Tip: Mostly everything we eat contains fat, from protein, carbs, some veggies, and of course foods considered fats like nuts, avocado, oils and dairy.  My suggestion when eating pre-packaged foods is to keep the “total fats” between 0-8g, and be conscious of the amount of saturated fats, trans fats & cholesterol. Note, items with 0g of trans fat are awesome, but if the item has less that 1g of trans fat they company us legally allowed to list it as 0g. So, sometimes items that state 0g may have more

Step 3 – Carbohydrates – Nowadays everyone wants to “low carb” their life, and totally ignore the importance of carbs. Complex carbohydrates (i.e., the carbohydrates in natural, fibrous foods like fruits & vegetables) are better for you than simple carbohydrates like refined sugar

Carbs will not make you fat, your body uses carbs for fuel, and energy, so a lack thereof, the more sluggish we become. By cutting carbs we cut the supply of fuel/energy for our organs, nervous system, and fiber needed for healthy digestion.  Yes, if you eat carbs excessively you will gain weight, but note, not eating enough carbs can cause your body to work inefficiently.

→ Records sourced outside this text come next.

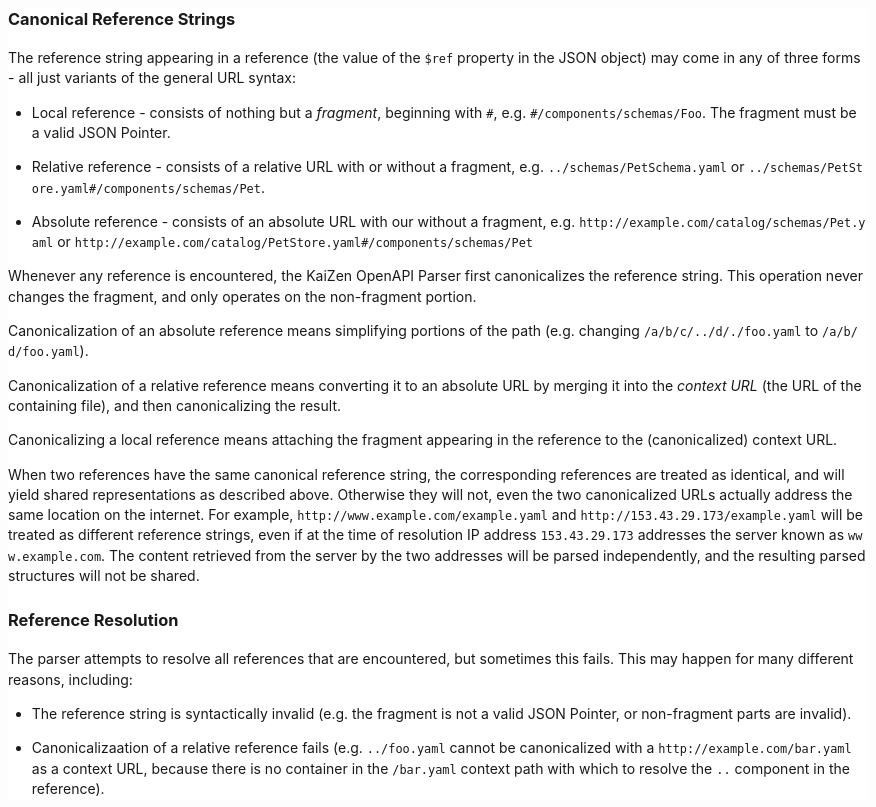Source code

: ### Canonical Reference Strings

The reference string appearing in a reference (the value of the `$ref`
property in the JSON object) may come in any of three forms - all just
variants of the general URL syntax:

* Local reference - consists of nothing but a *fragment*, beginning with
  `#`, e.g. `#/components/schemas/Foo`. The fragment must be a valid
  JSON Pointer.

* Relative reference - consists of a relative URL with or without a
  fragment, e.g. `../schemas/PetSchema.yaml` or
  `../schemas/PetStore.yaml#/components/schemas/Pet`.

* Absolute reference - consists of an absolute URL with our without a
  fragment, e.g. `http://example.com/catalog/schemas/Pet.yaml` or
  `http://example.com/catalog/PetStore.yaml#/components/schemas/Pet`

Whenever any reference is encountered, the KaiZen OpenAPI Parser first
canonicalizes the reference string. This operation never changes the
fragment, and only operates on the non-fragment portion.

Canonicalization of an absolute reference means simplifying portions
of the path (e.g. changing `/a/b/c/../d/./foo.yaml` to
`/a/b/d/foo.yaml`).

Canonicalization of a relative reference means converting it to an absolute
URL by merging it into the *context URL* (the URL of the containing
file), and then canonicalizing the result.

Canonicalizing a local reference means attaching the fragment
appearing in the reference to the (canonicalized) context URL.

When two references have the same canonical reference string, the
corresponding references are treated as identical, and will yield
shared representations as described above. Otherwise they will not,
even the two canonicalized URLs actually address the same location on the internet. For example, `http://www.example.com/example.yaml` and `http://153.43.29.173/example.yaml` will be treated as different reference strings, even if at the time of resolution IP address `153.43.29.173` addresses the server known as `www.example.com`. The content retrieved from the server by the two addresses will be parsed independently, and the resulting parsed structures will not be shared.

### Reference Resolution

The parser attempts to resolve all references that are encountered,
but sometimes this fails. This may happen for many different reasons,
including:

* The reference string is syntactically invalid (e.g. the fragment is
  not a valid JSON Pointer, or non-fragment parts are invalid).

* Canonicalizaation of a relative reference fails (e.g. `../foo.yaml`
  cannot be canonicalized with a `http://example.com/bar.yaml` as a
  context URL, because there is no container in the `/bar.yaml` context path with which to resolve the `..` component in the reference).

Tips: Just keep it simple by choosing complex carbohydrates, and by keeping added sugars to a minimum. For further advice email me at Fitslana@gmail.com

           Dietary Fiber –  Fiber & carbs go hand & hand, fiber is vital in creating a well-balanced diet.  Consuming carbohydrates with higher amounts of fiber will keep your fuller, lowers bad cholesterol levels in your bloodstream, passively aids in weight-loss, and improve the functionality of your digestive system.  Eliminating fiber can cause one to become constipated, gain weight, or suffer from heart disease.

           Tip: The American Dietetic Association recommends 25g of dietary fiber for adult women and 38g for adult men per day. You’ll want to split the daily recommendation throughout a the day.

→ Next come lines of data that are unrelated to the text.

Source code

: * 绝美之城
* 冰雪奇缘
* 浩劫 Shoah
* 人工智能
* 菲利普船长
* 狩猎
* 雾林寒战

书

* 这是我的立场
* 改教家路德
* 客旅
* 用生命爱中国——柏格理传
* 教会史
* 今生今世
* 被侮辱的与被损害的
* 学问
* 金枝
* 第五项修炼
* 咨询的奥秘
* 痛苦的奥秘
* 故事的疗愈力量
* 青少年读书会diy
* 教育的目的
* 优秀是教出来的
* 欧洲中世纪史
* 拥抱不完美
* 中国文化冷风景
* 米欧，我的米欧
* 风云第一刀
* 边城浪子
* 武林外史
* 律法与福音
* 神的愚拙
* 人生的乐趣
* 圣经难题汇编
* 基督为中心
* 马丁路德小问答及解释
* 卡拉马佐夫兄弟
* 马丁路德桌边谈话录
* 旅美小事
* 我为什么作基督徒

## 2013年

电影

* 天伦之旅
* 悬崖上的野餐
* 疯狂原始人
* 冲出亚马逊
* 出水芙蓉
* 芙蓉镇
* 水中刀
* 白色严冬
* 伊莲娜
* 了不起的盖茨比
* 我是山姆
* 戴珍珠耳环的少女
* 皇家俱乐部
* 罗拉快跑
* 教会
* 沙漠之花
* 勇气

                 Sugars – When we consume carbohydrates our body converts those carbs into sugar, so think of your oatmeal, brown rice, whole wheat toast and rice cakes as a natural source of sugars. Processed sugars are considered an empty calorie because yes, they supply you with energy but they add no nutrition value. In excess, sugar can negatively affect your health by:

  1. Cause weight gain & possible obesity

           Tip: White sugar is extremely processed, and has been stripped of other nutrients. Look for less-processed sugars such as brown rice sweeteners, honey, agave, molasses, which contains trace minerals such as calcium, potassium, iron and magnesium.

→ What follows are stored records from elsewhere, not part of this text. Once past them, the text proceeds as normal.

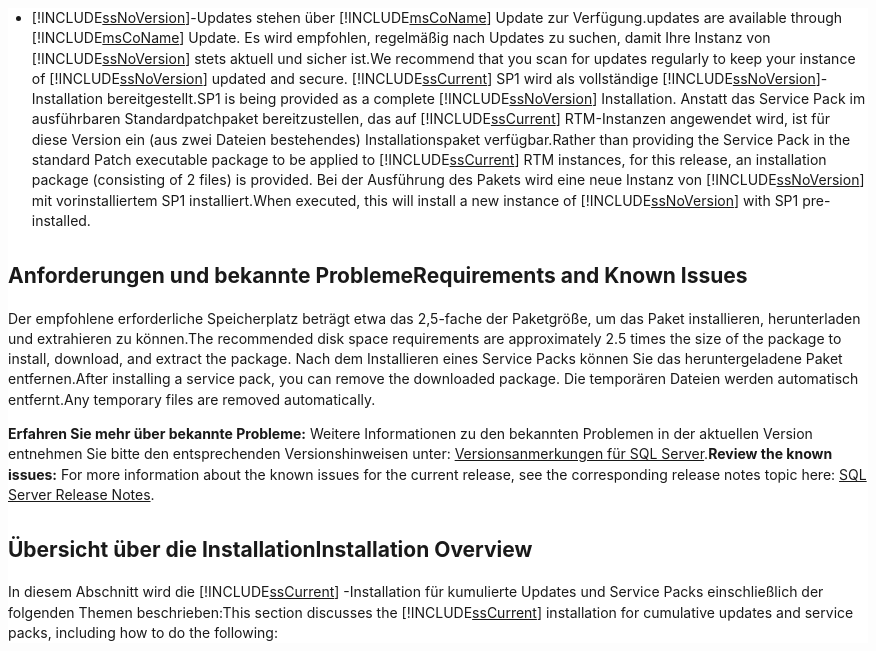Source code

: -   [!INCLUDE[ssNoVersion](../../includes/ssnoversion-md.md)]<span data-ttu-id="b281d-115">-Updates stehen über [!INCLUDE[msCoName](../../includes/msconame-md.md)] Update zur Verfügung.</span><span class="sxs-lookup"><span data-stu-id="b281d-115">updates are available through [!INCLUDE[msCoName](../../includes/msconame-md.md)] Update.</span></span> <span data-ttu-id="b281d-116">Es wird empfohlen, regelmäßig nach Updates zu suchen, damit Ihre Instanz von [!INCLUDE[ssNoVersion](../../includes/ssnoversion-md.md)] stets aktuell und sicher ist.</span><span class="sxs-lookup"><span data-stu-id="b281d-116">We recommend that you scan for updates regularly to keep your instance of [!INCLUDE[ssNoVersion](../../includes/ssnoversion-md.md)] updated and secure.</span></span> [!INCLUDE[ssCurrent](../../includes/sscurrent-md.md)] <span data-ttu-id="b281d-117">SP1 wird als vollständige [!INCLUDE[ssNoVersion](../../includes/ssnoversion-md.md)]-Installation bereitgestellt.</span><span class="sxs-lookup"><span data-stu-id="b281d-117">SP1 is being provided as a complete [!INCLUDE[ssNoVersion](../../includes/ssnoversion-md.md)] Installation.</span></span> <span data-ttu-id="b281d-118">Anstatt das Service Pack im ausführbaren Standardpatchpaket bereitzustellen, das auf [!INCLUDE[ssCurrent](../../includes/sscurrent-md.md)] RTM-Instanzen angewendet wird, ist für diese Version ein (aus zwei Dateien bestehendes) Installationspaket verfügbar.</span><span class="sxs-lookup"><span data-stu-id="b281d-118">Rather than providing the Service Pack in the standard Patch executable package to be applied to [!INCLUDE[ssCurrent](../../includes/sscurrent-md.md)] RTM instances, for this release, an installation package (consisting of 2 files) is provided.</span></span> <span data-ttu-id="b281d-119">Bei der Ausführung des Pakets wird eine neue Instanz von [!INCLUDE[ssNoVersion](../../includes/ssnoversion-md.md)] mit vorinstalliertem SP1 installiert.</span><span class="sxs-lookup"><span data-stu-id="b281d-119">When executed, this will install a new instance of [!INCLUDE[ssNoVersion](../../includes/ssnoversion-md.md)] with SP1 pre-installed.</span></span>  
  
## <a name="requirements-and-known-issues"></a><span data-ttu-id="b281d-120">Anforderungen und bekannte Probleme</span><span class="sxs-lookup"><span data-stu-id="b281d-120">Requirements and Known Issues</span></span>  
 <span data-ttu-id="b281d-121">Der empfohlene erforderliche Speicherplatz beträgt etwa das 2,5-fache der Paketgröße, um das Paket installieren, herunterladen und extrahieren zu können.</span><span class="sxs-lookup"><span data-stu-id="b281d-121">The recommended disk space requirements are approximately 2.5 times the size of the package to install, download, and extract the package.</span></span> <span data-ttu-id="b281d-122">Nach dem Installieren eines Service Packs können Sie das heruntergeladene Paket entfernen.</span><span class="sxs-lookup"><span data-stu-id="b281d-122">After installing a service pack, you can remove the downloaded package.</span></span> <span data-ttu-id="b281d-123">Die temporären Dateien werden automatisch entfernt.</span><span class="sxs-lookup"><span data-stu-id="b281d-123">Any temporary files are removed automatically.</span></span>  
  
 <span data-ttu-id="b281d-124">**Erfahren Sie mehr über bekannte Probleme:** Weitere Informationen zu den bekannten Problemen in der aktuellen Version entnehmen Sie bitte den entsprechenden Versionshinweisen unter: [Versionsanmerkungen für SQL Server](https://msdn.microsoft.com/f617a0af-92dd-47aa-82c3-f51b1346bcd8).</span><span class="sxs-lookup"><span data-stu-id="b281d-124">**Review the known issues:** For more information about the known issues for the current release, see the corresponding release notes topic here: [SQL Server Release Notes](https://msdn.microsoft.com/f617a0af-92dd-47aa-82c3-f51b1346bcd8).</span></span>  
  
## <a name="installation-overview"></a><span data-ttu-id="b281d-125">Übersicht über die Installation</span><span class="sxs-lookup"><span data-stu-id="b281d-125">Installation Overview</span></span>  
 <span data-ttu-id="b281d-126">In diesem Abschnitt wird die [!INCLUDE[ssCurrent](../../includes/sscurrent-md.md)] -Installation für kumulierte Updates und Service Packs einschließlich der folgenden Themen beschrieben:</span><span class="sxs-lookup"><span data-stu-id="b281d-126">This section discusses the [!INCLUDE[ssCurrent](../../includes/sscurrent-md.md)] installation for cumulative updates and service packs, including how to do the following:</span></span>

Step 4 – Protein – You all know, I LOVE MY PROTEIN. Yes, protein keeps you tight & lean, but protein is essential to your diet, and most people don’t consume enough. Amino acids are the building blocks of protein all of which help our bodies create healthy hair, nails and lean muscle mass. Protein will also regulate your hormones, creates enzymes, and helps with stabilizing your blood.

Tip: Choose lean or low-fat cuts of meat like, skinless chicken and turkey breast, lean ground turkey, round or sirloin and ground beef that is at least 90% lean. Trim or drain fat from meat and remove poultry skin.

Step 5 – Ingredients – It’s easy, if you cant pronounce it you need to bounce it. All natural, healthy snacks/food should have a simple ingredients list.  You shouldn’t have to ask yourself “what’s that?” & if you do, put it back on the shelf.

Tip: Less is more! If you cant pronounce the ingredients it’s probably best to not eat it. 

      Notes From Lana

You’re now equipped to read, decode and decipher “healthy” nutrition labels from those that make false claims. If you become confused remember this rule of thumb, look for foods with no more than five ingredients. Lengthy lists are usually a sign that a product has unnecessary extras such as artificial preservatives. Many packaged foods hide the unhealthy ingredients that will hinder your progress, so pay attention, and do your homework. Just because it claims to be healthy, low fat, low sodium, zero sugars, and fat free it doesn’t mean that it is!